We may not end this discourse on African literature without bringing in the so-called Troika, that is Chinweizu and his co-writers.

The trio consider as African literature “works done for African audiences, by Africans and in African languages, whether these works are oral or written.”

Thus for them, African literature as a concept must fulfil four criteria: primary audience; the cultural and national consciousness expressed in the work; the nationality of the writer; and the language in which the work is done.

By this definition, the works of Athol Fugard and André Brink meet the Troika’s conditions whereas Joyce Cary, especially in his Mister Johnson, fails their acid test.

Allied to the problem of delineating what African literature is and those who are ‘qualified’ to practise it, is the issue of how and who should criticise it.

The anger which the ‘novels about Africa’ provoked found itself in the criticism of African literature by foreigners.

Since the language of African literature was largely European, white critics invaded it with the intention perhaps of dictating the critical standards based on European culture and praxes. Mudimbe’s question seems to paint in bold relief the situation faced by African indigenous critics:

“What serious theory could support the fantastic liberties of our investigations in African literature, if at least, on the one hand we do not agree on the urgency of analyzing the conditions of existence of this literature; and on the other we do not accept the hypothesis that present-day African criticism might not be an African practice at all? (64)”

Thus the literature moved from being doubted as a literature of its own with an autonomous existence, hence the notion of a ‘mythical beast’, to being cornered by foreign critics who saw it as a variety of ecriture they could exercise authority over in spite of the fact that it bore or propagated a different world-view.

These fortune hunters in African literature were those Achebe referred to as ‘colonialist critics’.
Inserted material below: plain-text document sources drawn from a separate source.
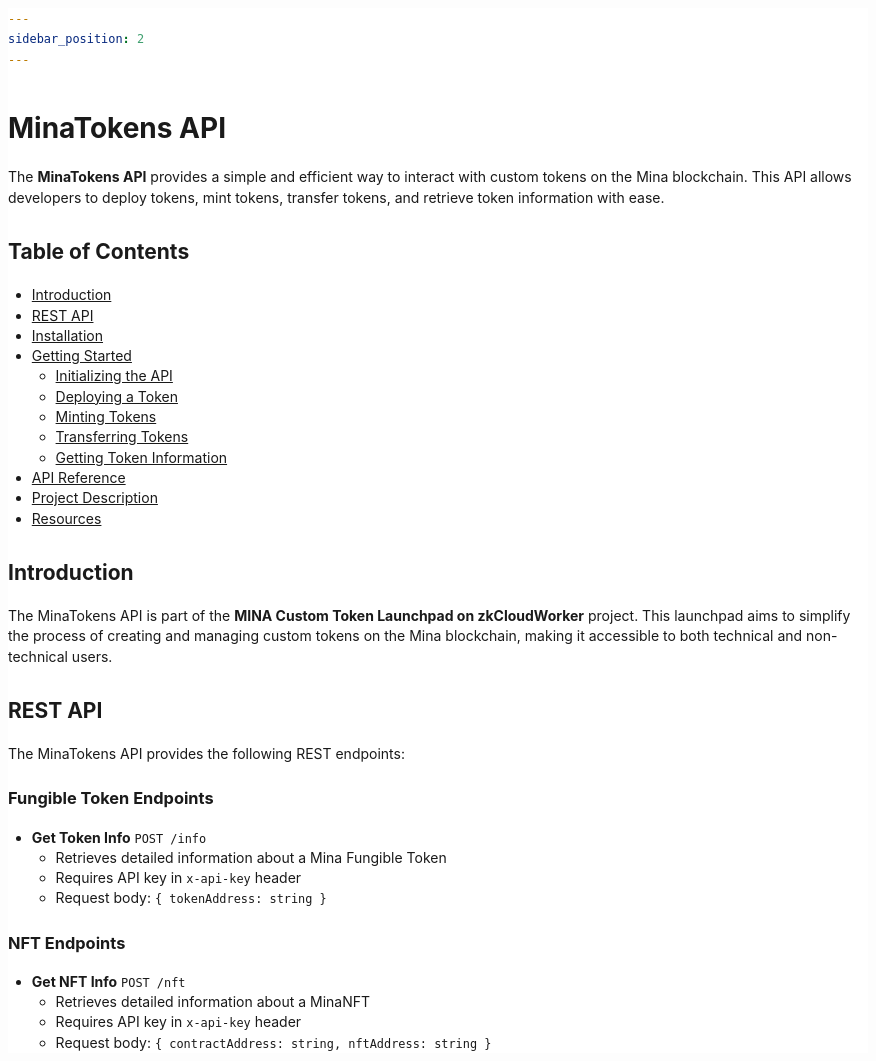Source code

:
 ```yaml
---
sidebar_position: 2
---
```


# MinaTokens API

The **MinaTokens API** provides a simple and efficient way to interact with custom tokens on the Mina blockchain. This API allows developers to deploy tokens, mint tokens, transfer tokens, and retrieve token information with ease.

## Table of Contents

- [Introduction](#introduction)
- [REST API](#rest-api)
- [Installation](#installation)
- [Getting Started](#getting-started)
  - [Initializing the API](#initializing-the-api)
  - [Deploying a Token](#deploying-a-token)
  - [Minting Tokens](#minting-tokens)
  - [Transferring Tokens](#transferring-tokens)
  - [Getting Token Information](#getting-token-information)
- [API Reference](#api-reference)
- [Project Description](#project-description)
- [Resources](#resources)

## Introduction

The MinaTokens API is part of the **MINA Custom Token Launchpad on zkCloudWorker** project. This launchpad aims to simplify the process of creating and managing custom tokens on the Mina blockchain, making it accessible to both technical and non-technical users.

## REST API

The MinaTokens API provides the following REST endpoints:

### Fungible Token Endpoints

- **Get Token Info** `POST /info`
  - Retrieves detailed information about a Mina Fungible Token
  - Requires API key in `x-api-key` header
  - Request body: `{ tokenAddress: string }`

### NFT Endpoints

- **Get NFT Info** `POST /nft`
  - Retrieves detailed information about a MinaNFT
  - Requires API key in `x-api-key` header
  - Request body: `{ contractAddress: string, nftAddress: string }`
In this essay, “Colonialist Criticism” (Morning Yet 3-18), Achebe compares the attitude of the colonialist critic to that of the famous French German theologian and philosopher, Albert Schweitzer, who declared that all men were his brothers, but the African was his junior brother!

The colonialist critic is equally patronizing and sees the African writer as “somewhat unfinished European who with patient guidance will grow up one day and write like every European” (3).